Passage for review:
++++++

On one trip, I visited an elementary school in Mirebalais, a town an
hour north of Port-au-Prince that is funded and run by a nonprofit
organization started by a Haitian professor. It was the first place I'd
visited since the earthquake struck where I'd seen smiles on the faces
of all the children.
But I noticed there were fewer and fewer students as I walked into
each higher grade level. While there were roughly 150 kindergartners
running around the playground, there were only about half a dozen
sixth-graders sitting at their desks in a classroom upstairs. The
headmaster told me students often have to drop out to help make money
for the family or because they can't pay for their uniforms. Even a free
education provided by a nonprofit cannot be utilized by everyone in
Haiti.

Another often cited statement about Haiti is that it's "one of the
most dangerous and violent places in the region." Perhaps statistically
accurate, but my experience belies that statement. Not once in my three
months there was I ever threatened or accosted, and most of my time was
spent in impoverished communities and without any security arrangements.

I believe that our organization's effective response in Haiti - more
than 400 tons and $42 million in specifically requested medicines and
supplies - has been due primarily to the extraordinary kindness and
generosity extended by dozens of Haitians who have assisted and guided
us along the way. From the minute we landed in Haiti we made friends
with people whose answer to every request was, "Whatever you need, we
can do. No problem."

I'm beginning to think all the people we have met are not unusually
generous; they are just Haitian. One man I didn't know literally gave me
the shirt off his back after I told him I liked it.

++++++

What you will do:
1. Please condense the paragraph of the Haiti account that begins "But I noticed there were fewer and fewer students" into a shorter version that keeps its main facts.
2. Pick up the Haiti account after its final sentence and carry it forward.

++++++

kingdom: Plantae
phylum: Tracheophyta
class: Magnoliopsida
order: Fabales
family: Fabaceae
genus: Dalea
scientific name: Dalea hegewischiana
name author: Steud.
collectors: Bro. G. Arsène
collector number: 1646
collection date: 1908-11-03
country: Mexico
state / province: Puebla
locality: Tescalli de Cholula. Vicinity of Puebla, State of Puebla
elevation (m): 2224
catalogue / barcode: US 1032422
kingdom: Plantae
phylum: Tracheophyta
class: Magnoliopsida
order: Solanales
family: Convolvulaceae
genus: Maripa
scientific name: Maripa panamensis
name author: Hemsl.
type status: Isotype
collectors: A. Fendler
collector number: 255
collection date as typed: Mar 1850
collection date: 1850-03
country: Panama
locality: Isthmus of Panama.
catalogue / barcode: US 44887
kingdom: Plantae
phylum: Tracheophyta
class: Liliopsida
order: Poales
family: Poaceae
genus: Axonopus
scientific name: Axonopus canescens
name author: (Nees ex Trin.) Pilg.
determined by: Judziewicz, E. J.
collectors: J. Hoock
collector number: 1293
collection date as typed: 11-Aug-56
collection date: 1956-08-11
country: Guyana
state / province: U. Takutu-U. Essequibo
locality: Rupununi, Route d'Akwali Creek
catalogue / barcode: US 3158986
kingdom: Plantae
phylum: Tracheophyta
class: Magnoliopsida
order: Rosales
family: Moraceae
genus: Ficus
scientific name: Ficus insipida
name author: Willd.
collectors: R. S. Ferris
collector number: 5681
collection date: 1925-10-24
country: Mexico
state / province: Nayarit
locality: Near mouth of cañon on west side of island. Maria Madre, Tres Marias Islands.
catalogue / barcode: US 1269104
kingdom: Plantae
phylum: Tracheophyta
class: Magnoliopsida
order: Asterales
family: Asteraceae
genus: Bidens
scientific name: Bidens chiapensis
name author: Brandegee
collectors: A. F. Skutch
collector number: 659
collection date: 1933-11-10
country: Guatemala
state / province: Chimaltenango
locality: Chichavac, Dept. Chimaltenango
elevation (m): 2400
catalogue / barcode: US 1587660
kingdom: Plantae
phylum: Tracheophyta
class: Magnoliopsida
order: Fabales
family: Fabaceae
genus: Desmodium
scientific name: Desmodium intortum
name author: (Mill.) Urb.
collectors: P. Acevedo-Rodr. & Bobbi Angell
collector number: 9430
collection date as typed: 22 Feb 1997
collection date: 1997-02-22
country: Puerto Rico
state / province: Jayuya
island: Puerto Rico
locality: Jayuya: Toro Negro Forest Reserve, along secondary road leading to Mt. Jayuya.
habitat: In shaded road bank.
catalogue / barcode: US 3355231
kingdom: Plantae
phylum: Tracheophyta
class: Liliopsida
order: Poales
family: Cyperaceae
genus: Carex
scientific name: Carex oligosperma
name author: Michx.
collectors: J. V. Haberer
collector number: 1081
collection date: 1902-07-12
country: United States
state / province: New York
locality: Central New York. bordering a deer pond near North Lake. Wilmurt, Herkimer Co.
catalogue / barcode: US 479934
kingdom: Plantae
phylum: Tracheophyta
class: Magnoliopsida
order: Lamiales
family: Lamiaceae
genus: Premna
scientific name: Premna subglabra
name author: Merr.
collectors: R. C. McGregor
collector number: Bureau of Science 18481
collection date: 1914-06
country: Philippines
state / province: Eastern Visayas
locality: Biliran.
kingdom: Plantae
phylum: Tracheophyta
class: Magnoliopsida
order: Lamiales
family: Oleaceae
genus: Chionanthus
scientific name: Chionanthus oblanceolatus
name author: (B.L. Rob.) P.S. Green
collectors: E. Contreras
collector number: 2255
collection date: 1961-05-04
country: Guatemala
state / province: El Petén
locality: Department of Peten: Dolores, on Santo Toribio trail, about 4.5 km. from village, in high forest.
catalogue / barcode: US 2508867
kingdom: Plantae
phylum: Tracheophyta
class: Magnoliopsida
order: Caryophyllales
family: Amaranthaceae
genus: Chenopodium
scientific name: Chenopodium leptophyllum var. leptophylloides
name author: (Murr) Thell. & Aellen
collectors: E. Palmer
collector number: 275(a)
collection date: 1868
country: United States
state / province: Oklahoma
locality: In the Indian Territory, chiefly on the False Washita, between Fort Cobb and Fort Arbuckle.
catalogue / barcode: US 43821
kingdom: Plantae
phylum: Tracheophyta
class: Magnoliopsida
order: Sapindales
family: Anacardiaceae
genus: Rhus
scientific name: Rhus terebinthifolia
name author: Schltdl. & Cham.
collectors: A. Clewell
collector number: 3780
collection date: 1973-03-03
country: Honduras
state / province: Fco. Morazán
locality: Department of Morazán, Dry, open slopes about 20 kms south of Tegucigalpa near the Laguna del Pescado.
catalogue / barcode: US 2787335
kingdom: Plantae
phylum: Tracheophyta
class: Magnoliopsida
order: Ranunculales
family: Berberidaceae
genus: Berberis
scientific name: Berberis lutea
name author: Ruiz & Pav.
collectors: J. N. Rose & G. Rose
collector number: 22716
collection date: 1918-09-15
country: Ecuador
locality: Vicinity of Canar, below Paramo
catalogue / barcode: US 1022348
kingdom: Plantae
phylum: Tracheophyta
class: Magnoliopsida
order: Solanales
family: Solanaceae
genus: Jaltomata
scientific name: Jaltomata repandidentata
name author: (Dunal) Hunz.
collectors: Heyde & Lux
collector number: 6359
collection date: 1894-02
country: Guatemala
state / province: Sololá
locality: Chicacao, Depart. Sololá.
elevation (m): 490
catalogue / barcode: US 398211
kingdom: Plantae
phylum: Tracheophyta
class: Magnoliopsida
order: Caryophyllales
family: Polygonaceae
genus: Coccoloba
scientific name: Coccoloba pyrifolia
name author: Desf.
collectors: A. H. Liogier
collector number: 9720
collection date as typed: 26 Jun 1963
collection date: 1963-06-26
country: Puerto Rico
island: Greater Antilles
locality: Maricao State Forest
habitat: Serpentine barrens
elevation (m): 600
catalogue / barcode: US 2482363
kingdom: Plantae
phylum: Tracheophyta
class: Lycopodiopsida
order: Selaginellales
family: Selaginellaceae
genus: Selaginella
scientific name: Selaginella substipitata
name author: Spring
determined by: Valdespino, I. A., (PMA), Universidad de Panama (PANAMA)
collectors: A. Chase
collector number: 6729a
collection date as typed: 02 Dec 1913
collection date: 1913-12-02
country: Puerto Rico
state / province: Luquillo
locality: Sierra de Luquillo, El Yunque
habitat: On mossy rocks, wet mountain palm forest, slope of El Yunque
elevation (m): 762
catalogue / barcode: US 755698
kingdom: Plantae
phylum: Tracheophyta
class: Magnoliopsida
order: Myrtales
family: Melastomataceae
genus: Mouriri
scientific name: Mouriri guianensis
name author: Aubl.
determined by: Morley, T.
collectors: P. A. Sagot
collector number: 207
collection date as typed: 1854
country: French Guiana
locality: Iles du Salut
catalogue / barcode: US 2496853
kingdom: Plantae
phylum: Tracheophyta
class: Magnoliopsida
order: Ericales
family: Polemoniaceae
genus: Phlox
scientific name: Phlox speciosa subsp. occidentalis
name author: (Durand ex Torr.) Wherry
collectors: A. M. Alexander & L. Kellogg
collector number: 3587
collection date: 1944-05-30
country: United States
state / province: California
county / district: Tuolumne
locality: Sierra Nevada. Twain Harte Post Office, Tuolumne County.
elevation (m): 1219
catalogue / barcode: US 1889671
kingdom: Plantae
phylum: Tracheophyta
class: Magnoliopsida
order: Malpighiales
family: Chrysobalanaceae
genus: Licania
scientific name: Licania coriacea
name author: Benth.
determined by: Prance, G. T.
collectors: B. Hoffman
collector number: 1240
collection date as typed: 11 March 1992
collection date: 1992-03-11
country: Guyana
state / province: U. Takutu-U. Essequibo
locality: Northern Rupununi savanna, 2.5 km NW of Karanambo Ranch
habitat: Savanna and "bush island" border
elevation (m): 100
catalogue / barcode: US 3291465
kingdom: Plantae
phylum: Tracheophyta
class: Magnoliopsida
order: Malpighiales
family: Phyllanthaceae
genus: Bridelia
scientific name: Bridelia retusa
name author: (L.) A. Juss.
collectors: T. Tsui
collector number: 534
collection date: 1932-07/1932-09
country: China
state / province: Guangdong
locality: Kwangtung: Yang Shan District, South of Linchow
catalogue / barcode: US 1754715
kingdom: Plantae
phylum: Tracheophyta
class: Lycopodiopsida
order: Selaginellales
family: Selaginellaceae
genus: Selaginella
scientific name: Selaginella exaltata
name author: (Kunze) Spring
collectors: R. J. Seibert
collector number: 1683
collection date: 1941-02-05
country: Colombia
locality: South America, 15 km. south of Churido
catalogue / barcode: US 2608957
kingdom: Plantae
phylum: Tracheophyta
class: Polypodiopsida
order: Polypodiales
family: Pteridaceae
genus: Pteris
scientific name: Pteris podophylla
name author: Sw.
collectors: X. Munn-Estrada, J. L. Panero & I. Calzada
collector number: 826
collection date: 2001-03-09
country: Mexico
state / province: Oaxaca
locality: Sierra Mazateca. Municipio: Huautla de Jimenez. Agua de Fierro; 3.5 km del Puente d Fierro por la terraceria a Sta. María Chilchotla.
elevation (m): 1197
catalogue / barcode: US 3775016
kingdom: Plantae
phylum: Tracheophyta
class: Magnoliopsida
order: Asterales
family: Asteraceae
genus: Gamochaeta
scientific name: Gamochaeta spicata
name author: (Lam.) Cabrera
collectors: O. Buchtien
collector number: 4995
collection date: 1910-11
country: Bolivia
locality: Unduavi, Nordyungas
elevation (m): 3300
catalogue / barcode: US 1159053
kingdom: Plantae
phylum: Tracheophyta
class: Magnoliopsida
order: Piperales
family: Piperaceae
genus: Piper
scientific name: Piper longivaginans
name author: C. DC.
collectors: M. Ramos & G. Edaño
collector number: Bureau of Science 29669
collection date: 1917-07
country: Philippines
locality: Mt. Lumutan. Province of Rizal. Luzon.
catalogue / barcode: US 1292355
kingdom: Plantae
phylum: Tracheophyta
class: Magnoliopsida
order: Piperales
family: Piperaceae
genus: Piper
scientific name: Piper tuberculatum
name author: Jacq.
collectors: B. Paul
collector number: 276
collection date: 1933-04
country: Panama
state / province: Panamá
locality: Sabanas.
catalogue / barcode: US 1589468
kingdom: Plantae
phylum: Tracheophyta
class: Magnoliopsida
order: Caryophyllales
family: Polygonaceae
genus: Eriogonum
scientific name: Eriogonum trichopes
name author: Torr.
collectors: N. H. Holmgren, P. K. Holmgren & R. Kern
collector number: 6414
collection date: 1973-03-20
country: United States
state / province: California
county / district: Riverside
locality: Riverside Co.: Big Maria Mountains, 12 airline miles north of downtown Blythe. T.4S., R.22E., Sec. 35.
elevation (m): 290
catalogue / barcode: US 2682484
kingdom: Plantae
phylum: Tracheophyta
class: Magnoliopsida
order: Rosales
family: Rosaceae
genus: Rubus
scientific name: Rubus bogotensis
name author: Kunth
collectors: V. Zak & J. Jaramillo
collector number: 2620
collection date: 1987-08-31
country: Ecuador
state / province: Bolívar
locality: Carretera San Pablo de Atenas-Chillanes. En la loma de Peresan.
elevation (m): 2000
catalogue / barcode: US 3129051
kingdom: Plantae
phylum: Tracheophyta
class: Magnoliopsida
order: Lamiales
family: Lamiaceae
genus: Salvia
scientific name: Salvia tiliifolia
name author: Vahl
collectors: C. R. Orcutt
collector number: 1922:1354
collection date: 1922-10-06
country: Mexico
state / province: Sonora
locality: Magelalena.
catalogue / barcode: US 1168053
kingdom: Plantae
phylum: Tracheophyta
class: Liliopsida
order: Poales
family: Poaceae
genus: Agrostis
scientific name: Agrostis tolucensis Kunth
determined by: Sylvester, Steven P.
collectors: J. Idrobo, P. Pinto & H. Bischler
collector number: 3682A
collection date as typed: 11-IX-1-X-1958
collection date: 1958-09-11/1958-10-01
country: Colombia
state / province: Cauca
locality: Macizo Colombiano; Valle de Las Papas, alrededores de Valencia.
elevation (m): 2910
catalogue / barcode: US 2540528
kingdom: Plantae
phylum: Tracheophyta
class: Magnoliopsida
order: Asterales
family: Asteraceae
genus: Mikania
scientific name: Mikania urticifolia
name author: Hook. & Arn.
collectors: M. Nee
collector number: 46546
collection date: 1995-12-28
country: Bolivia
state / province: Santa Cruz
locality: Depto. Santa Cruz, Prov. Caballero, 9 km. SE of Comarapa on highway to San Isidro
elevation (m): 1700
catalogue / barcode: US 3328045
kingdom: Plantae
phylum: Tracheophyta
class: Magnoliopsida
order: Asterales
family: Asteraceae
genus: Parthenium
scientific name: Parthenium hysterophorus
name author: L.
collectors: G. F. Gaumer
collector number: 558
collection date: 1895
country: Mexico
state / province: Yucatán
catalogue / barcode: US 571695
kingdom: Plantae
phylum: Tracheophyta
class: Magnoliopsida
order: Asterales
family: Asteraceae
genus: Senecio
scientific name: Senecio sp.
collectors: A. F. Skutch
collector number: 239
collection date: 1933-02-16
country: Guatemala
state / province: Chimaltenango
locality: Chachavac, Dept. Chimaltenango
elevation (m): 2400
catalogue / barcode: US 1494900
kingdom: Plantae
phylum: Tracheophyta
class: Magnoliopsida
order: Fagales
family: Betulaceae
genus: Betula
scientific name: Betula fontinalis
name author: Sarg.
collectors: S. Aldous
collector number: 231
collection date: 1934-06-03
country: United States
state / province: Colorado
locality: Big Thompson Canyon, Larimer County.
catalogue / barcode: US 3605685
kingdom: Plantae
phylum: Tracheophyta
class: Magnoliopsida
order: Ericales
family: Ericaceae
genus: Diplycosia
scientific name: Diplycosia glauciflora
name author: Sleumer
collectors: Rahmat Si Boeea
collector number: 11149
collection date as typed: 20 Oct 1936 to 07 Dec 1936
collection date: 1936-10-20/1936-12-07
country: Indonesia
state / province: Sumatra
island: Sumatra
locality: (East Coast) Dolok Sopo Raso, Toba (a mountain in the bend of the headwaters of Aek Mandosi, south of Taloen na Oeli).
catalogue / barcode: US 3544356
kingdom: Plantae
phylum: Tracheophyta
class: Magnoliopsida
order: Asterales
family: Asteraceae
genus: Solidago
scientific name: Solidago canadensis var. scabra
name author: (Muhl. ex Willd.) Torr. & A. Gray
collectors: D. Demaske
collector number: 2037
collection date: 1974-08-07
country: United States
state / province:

++++++

Responses by task:
1. Enrollment shrank with each higher grade: about 150 kindergartners, but only around six sixth-graders. The headmaster said students often leave to earn money for their families or because they can't afford uniforms. Even free nonprofit schooling isn't available to everyone in Haiti.

2.
Before going to Haiti, I thought that was just an expression.

It's impossible to project what the future holds for Haiti. The
optimists hope this earthquake will generate so much attention from the
international community that the country will be rebuilt from scratch
and be stronger than ever. The pessimists are discouraged by the
possibility that the billions of dollars pledged won't materialize and
that the money already donated - mainly to large, international
organizations - will just be consumed without any more or better results
than previously experienced.

Surprisingly, many Haitians I've asked about the future say things
will improve only if the United States (more specifically, former
President Bill Clinton) is put in charge.

Haiti has an astoundingly high set of barriers to overcome. But after
seeing the resident talent, compassion, intense desire to work and
other contrary-to-the-bumper-sticker characteristics, I feel hope.
I'm hopeful because it's hard to ignore the tens of thousands of
people who have decided to invest in or travel to Haiti to assist in
whatever way they can. I've met many people, from middle-school students
to world-renowned surgeons, who left their families to volunteer their
time, expertise and money. I've seen hundreds of NGOs working hard and
selflessly in Haiti and, despite some failings, it's clear that they do
make Haiti a better place to live.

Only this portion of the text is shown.